Mögliche Größe eines Quevri – Copyright by Wikipedia/Traubenberger

Innerhalb von etwa einem halben Jahr werden die Trauben zu Wein. Man spricht deswegen auch von „Weinwerdung“ anstatt von „Weinbereitung“, da der Mensch hier gänzlich wenig zutut, um den Wein enstehen zu lassen. Die Temperatur und der Sauerstoffgehalt ist unter der Erde konstant gleich. Durch den Ton gelangt grade so viel Luft an die Trauben, dass es für eine sanfte Mikrooxidation ( kontinuierliche Zugabe von Sauerstoff zur Farbstabilisierung und Gerbstoffverfeinerung) ausreicht.
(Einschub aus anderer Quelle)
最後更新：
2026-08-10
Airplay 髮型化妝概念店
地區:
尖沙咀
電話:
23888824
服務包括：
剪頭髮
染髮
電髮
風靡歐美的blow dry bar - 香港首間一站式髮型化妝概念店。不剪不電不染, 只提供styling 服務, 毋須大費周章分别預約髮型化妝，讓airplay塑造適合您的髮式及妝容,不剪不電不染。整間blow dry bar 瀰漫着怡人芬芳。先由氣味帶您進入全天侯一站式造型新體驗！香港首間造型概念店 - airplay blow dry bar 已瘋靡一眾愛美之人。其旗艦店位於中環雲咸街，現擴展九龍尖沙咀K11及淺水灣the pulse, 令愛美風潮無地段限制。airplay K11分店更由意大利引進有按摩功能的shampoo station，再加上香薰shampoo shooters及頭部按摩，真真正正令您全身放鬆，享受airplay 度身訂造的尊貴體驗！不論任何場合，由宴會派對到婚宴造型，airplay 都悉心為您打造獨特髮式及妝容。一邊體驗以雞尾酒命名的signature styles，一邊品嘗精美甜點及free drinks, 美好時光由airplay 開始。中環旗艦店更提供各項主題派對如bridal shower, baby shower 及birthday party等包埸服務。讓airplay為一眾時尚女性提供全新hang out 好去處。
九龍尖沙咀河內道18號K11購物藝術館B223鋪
Durch den ständigen Kontakt zu den Traubenschalen werden gänzlich alle Polyphenole und Farbstoffe aus den Trauben ausgelaugt. Das Ergebnis ist laut den Beschreibungen ein so ganz anderer Wein, als es der mitteleuropäische Gaumen gewöhnt ist. Mit den konventionell hergestellten Massenweinen hat der Amphorenwein kaum etwas zu tun. Zudem ist er, auch geöffnet und dunkel und kühl gelagert, Monate haltbar, so stabil soll er wohl sein. Welcher Wein kann das schon von sich behaupten?! Dieser Wein schmeckt wie Wein, den es vor Jahrtausenden schon gab. Geschichte pur!Ich finde diese altertümliche Art der Weinbereitung hoch interessant. Manchmal ist weniger eben mehr.

Entstanden ist diese älteste Art der Weinbereitung wohl gleichzeitg mit der Entwicklung der Töpferskunst. Im Neolithikum begann man mit dem Vergraben der Amphoren und schon damals waren die daraus enstehenden Weine hoch geschätzt. In Georgien wird diese alte Kunst noch immer vo einigen Winzern betrieben, und auch im Rest Europas gibt es mitlerweile einige Winzer, die Amphorenwein herstellen. Der biodynamisch arbeitende Winzer Bernhard Ott aus Österreich beispielsweise, oder Josko Gravner aus Italien. Ein großes Problem ist jedoch die Verfügbarkeit der Quevris. Nur wenige Töpfer beherrschen die Handwerkskunst, die riesigen Gefäße herzustellen. In Georgien sind es scheinbar lediglich noch 5 Menschen überhaupt, die Amphoren herstellen können. Das erklärt dann auch die ziemlich hohen Preise und die limitierte Verfügbarkeit der Weine bei uns.

Zum Thema des biodynamischen Weinbaus passen die Weine aus den historischen Quevris extrem gut. Im Weinberg schon arbeiten die Reben autonom, werden vom Winzer nur in ihren Kräften unterstützt und gestärkt, und ebenso dann in der Amphore. Back to the roots also!

Wenn ich die Gelegenheit bekomme, dann werde ich definitv einen Amphorenwein probieren, dieses Geschmackserlebnis und diese Rückführung in vergangene Zeiten will ich mir nicht entgehen lassen.